By Abayomi Abiodun – Microsoft MVP and Data Science Consultant, Onyx Data
Are you exploring how to use Microsoft Fabric and Python to solve complex data science problems using machine learning algorithms?
In this hands-on case study, I applied Microsoft Fabric’s Lakehouse and Python’s machine learning ecosystem to a real-world data analytics challenge drawn from the DataDNA Challenge. Each month, participants submitted feedback after completing a dataset challenge. I analysed these submissions and implement both supervise and unsupervised machine learning algorithms to uncover actionable insights and develop intelligent models.
Overview of the DataDNA Challenge
Each month, participants filled out a form after completing a dataset challenge. My goal was to analyse these submissions and implement both supervise and unsupervised machine learning algorithms to answer business questions across six case studies:
- Predicting Challenge Engagement
- Participant Clustering for Persona Discovery
- Sentiment & Theme Analysis of Feedback
- Predicting Dataset Ratings
- Recommendation Engine for Dataset Topics
- Anomaly Detection in Submissions

Data Collection and Loading
Step 1: Upload data to OneLake
Monthly Excel files were organized under Files/DataDNA Challenge in the Microsoft Fabric Lakehouse.
Load data from Microsoft Fabric Lakehouse
Step 2: Combine and Preprocess
All datasets were cleaned, standardized, and concatenated into a single Data Frame df1.

1. Predicting Challenge Engagement
Objective:
Predict whether a user submitted a valid LinkedIn post (as a proxy for engagement) using various supervised machine learning algorithms techniques.
Features:
- Completion time
- BI tool used
- Dataset rating
- Feedback presence
Target:
- Binary indicator of a valid LinkedIn post
Model Approach:
Used several classifiers (Decision Tree, Random Forest, SVM, XGBoost) to compare accuracy.

Result: The best models revealed that longer completion time, PowerBI users and thoughtful feedback correlate with higher engagement.
2. Participant Clustering for Persona Discovery using Unsupervised Machine Learning Algorithms Techniques.
Objective:
Uncover behavioural personas using clustering (unsupervised learning).
Features:
- BI tool used (encoded)
- Dataset rating
- Feedback length
- Completion time
Model Used: KMeans and DBSCAN


DBSCAN algorithms works best when clustered compared to Kmeans


Result: Identified distinct user groups:
- Power Users – Detailed, slow, high-rating
- Fast Explorers – Quick, minimal feedback
- Analysts – Moderate speed, in-depth feedback
3. Sentiment & Theme Analysis of Feedback Using Machine Learning.
______
DESCRIPTION OF THE TASK - Continue the Microsoft Fabric case study on DataDNA Challenge feedback, starting right after its heading for the third case study on sentiment and theme analysis.
______
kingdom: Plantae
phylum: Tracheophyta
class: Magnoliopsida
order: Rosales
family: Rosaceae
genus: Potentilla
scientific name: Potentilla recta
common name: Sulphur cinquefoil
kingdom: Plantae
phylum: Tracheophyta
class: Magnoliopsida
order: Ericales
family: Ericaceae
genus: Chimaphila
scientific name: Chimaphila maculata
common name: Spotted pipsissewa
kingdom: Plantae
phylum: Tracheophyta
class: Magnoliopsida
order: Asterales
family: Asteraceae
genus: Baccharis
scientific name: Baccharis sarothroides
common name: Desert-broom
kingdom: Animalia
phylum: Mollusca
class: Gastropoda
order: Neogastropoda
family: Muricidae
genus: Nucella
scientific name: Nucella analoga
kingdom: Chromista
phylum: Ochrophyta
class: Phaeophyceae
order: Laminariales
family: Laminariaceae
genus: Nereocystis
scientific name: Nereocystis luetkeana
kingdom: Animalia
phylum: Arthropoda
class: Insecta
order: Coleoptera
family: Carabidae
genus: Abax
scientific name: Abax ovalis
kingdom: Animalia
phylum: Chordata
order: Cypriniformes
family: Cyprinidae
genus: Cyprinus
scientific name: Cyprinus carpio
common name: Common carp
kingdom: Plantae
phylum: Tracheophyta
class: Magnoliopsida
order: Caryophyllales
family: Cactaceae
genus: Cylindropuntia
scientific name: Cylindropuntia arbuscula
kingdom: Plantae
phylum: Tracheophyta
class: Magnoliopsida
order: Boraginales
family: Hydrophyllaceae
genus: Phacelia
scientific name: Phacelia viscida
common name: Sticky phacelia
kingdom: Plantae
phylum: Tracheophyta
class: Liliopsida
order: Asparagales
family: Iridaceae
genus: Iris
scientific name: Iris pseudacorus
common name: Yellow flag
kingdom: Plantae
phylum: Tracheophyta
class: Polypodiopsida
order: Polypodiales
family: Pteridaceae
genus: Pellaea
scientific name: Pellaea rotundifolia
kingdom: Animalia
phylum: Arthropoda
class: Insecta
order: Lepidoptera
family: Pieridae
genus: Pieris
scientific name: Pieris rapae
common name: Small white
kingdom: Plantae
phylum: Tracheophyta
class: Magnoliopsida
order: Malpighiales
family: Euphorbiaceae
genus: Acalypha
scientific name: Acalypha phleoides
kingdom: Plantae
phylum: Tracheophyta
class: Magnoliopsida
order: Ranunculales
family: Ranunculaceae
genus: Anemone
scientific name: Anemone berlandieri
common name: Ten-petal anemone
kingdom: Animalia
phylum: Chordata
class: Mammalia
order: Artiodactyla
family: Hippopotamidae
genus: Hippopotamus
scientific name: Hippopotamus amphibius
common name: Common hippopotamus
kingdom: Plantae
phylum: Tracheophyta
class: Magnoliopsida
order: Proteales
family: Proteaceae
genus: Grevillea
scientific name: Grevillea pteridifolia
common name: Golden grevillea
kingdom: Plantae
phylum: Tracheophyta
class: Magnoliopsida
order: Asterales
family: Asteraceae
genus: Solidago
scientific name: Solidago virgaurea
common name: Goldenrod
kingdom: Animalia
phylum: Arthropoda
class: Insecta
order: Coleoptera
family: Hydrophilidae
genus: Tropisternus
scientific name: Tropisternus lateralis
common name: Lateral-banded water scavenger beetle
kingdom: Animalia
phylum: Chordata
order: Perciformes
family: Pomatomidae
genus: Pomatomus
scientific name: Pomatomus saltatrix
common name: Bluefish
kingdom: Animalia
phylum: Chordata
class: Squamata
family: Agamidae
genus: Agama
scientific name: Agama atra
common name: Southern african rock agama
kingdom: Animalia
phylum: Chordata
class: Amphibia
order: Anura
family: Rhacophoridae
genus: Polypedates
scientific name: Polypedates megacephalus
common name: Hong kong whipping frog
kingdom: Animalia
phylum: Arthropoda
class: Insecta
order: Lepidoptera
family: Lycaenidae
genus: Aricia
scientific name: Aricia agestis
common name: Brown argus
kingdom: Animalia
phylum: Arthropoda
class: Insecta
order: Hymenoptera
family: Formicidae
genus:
______
SOLVED EXERCISE -
Objective:
Understand feedback sentiment and discover dominant themes using TextBlob and LDA, a machine learning techniques.
Tools:
- TextBlob for sentiment
- LDA for topic modelling


Result: Positive feedback clustered around dataset quality, while negative feedback often pointed to tool compatibility and instructions.
4. Predicting Dataset Ratings Using Random Forest Regressor, a machine learning technique
Objective:
Estimate how a user might rate a dataset based on their feedback and behaviour.
Features:
- Text embeddings from feedback
- Completion time
- BI tool used
- LinkedIn post status
Model Used: RandomForestRegressor

Result: High ratings were associated with long, positive feedback and verified LinkedIn posts.
5. Recommendation Engine for Dataset Topics Using Machine Learning
Objective:
Recommend future topics for each participant based on their past feedback.
Method:
- TF-IDF + cosine similarity for feedback comparison



Result: Feedback-driven topic personalization helped identify demand for themes like health data, elections, and finance.
6. Anomaly Detection in Submissions Using Machine Learning Techniques
Objective:
Detect suspicious or bot-like entries to improve data quality.
Features:
- Extremely short/long completion time
- Repeated email or LinkedIn profiles
- Empty feedback
Model Used: Isolation Forest



Result: Approximately 10% of records were flagged, enabling targeted data cleansing.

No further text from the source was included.